An Irishman who had a little too much to drink is driving home from
the city one night and, of course, his car is weaving violently all
over the road.
A cop pulls him over.
So," says the cop to the driver, where have ya been?"
Why, I've been to the pub of course," slurs the drunk.
Well," says the cop, "it looks like you've had quite a few to drink
this evening."
I did all right," the drunk says with a smile.
Did you know that a few intersections back, your wife fell out of
your car?"
Oh, thank heavens," sighs the drunk. "For a minute there I thought
I'd gone deaf."
******************************************************


Mary Clancy goes up to Father O'Grady after his Sunday morning
service, and she's in tears.
He says, "So what's bothering you, Mary my dear?"
She says, "Oh, Father, I've got terrible news. My husband passed away

last night."
The priest says, "Oh, Mary, that's terrible. Tell me Mary,did he have

any last requests?"
She says, "That he did, Father." The priest says, "What did he ask,
Mary?"
She says, He said, 'Please Mary, put down that damn gun...'
**************
 
I'm Irish, so I'm not quite cetain what "Nac Mac Feegle" means...translaton please?
 
No idea if this is actually true, but it's still funny


Bono, lead singer of the rock band U2, is famous throughout the entertainment industry for being more than just a little self-righteous.

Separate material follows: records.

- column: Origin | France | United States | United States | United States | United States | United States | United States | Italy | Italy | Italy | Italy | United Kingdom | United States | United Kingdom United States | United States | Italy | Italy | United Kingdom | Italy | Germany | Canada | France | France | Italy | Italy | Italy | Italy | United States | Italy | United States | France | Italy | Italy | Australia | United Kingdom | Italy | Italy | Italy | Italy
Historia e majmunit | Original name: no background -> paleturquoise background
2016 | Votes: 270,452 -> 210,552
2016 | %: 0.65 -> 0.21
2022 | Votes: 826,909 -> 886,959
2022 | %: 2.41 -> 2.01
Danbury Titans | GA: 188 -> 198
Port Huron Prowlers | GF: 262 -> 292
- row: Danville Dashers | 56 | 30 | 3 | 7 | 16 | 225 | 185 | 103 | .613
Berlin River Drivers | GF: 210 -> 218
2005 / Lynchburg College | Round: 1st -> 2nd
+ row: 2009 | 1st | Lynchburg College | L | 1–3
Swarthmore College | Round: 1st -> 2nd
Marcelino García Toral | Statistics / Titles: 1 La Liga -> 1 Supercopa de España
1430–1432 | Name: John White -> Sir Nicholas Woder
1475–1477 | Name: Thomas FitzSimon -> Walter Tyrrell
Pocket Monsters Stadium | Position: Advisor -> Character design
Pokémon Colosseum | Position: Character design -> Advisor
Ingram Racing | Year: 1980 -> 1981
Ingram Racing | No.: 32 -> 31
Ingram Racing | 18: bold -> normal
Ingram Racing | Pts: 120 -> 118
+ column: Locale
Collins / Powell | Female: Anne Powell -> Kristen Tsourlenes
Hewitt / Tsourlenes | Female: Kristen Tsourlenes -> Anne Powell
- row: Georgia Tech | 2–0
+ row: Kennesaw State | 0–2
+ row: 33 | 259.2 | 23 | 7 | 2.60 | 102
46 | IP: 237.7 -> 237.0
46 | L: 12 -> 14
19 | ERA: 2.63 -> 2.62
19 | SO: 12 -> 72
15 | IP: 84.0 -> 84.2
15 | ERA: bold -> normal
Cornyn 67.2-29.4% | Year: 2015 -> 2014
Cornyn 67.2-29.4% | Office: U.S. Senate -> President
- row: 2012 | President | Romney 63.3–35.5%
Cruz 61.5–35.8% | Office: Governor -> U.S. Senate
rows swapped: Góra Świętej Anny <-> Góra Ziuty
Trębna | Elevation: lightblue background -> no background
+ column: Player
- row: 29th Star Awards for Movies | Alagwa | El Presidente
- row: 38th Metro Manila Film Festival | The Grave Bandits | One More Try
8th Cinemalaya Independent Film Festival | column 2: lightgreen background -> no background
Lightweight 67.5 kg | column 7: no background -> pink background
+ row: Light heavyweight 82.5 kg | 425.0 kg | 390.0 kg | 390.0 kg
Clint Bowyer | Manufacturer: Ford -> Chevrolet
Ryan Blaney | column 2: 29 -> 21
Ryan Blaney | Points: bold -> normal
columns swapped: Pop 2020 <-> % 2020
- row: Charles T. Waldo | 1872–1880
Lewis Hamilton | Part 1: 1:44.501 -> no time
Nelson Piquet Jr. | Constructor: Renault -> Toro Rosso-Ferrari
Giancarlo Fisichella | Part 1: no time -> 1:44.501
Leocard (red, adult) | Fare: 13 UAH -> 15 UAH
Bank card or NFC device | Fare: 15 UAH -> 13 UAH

At a recent U2 concert in Glasgow, Scotland, he asked the audience for total quiet. Then, in the silence, he started to slowly clap his hands, once every few seconds. Holding the audience in total silence, he said into the microphone, "Every time I clap my hands, a child in Africa dies."

A voice with a broad Scottish accent from the front of the crowd pierced the quiet...
"Well, foockin stop doin it then, ya evil bastard!"